Recorded data:
+++

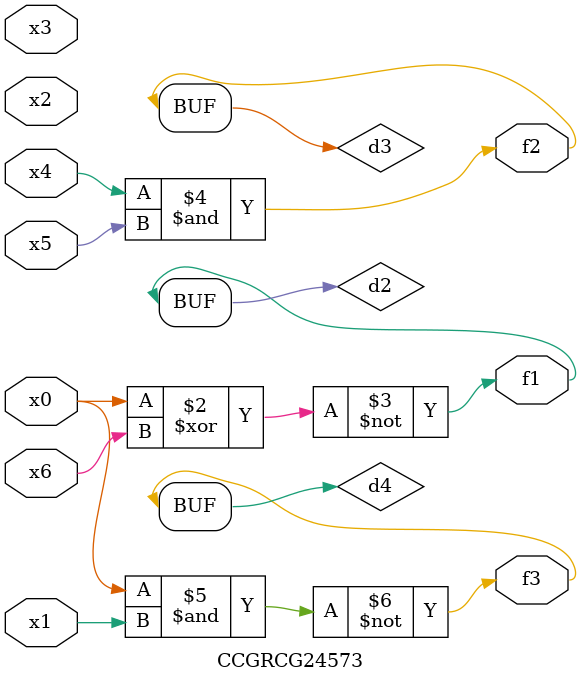
<source format=v>
module CCGRCG24573(
	input x0, x1, x2, x3, x4, x5, x6,
	output f1, f2, f3
);

	wire d1, d2, d3, d4;

	nor (d1, x0);
	xnor (d2, x0, x6);
	and (d3, x4, x5);
	nand (d4, x0, x1);
	assign f1 = d2;
	assign f2 = d3;
	assign f3 = d4;
endmodule

</source>
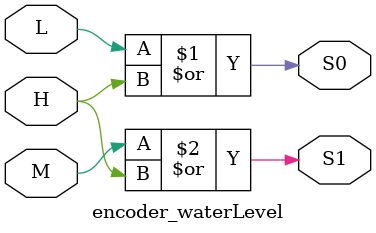
<source format=v>
module encoder_waterLevel(
input L,
input M,
input H,
output S0,
output S1
);

	
	or Or0(S0, L, H);
	or Or1(S1, M, H);
	
	



endmodule 
</source>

+++

## PROBLEM DESCRIPTION
Wherever the string "input" appears in a line of the records, copy that line.

## SOLUTION FOR THIS TASK
	input x0, x1, x2, x3, x4, x5, x6,
input L,
input M,
input H,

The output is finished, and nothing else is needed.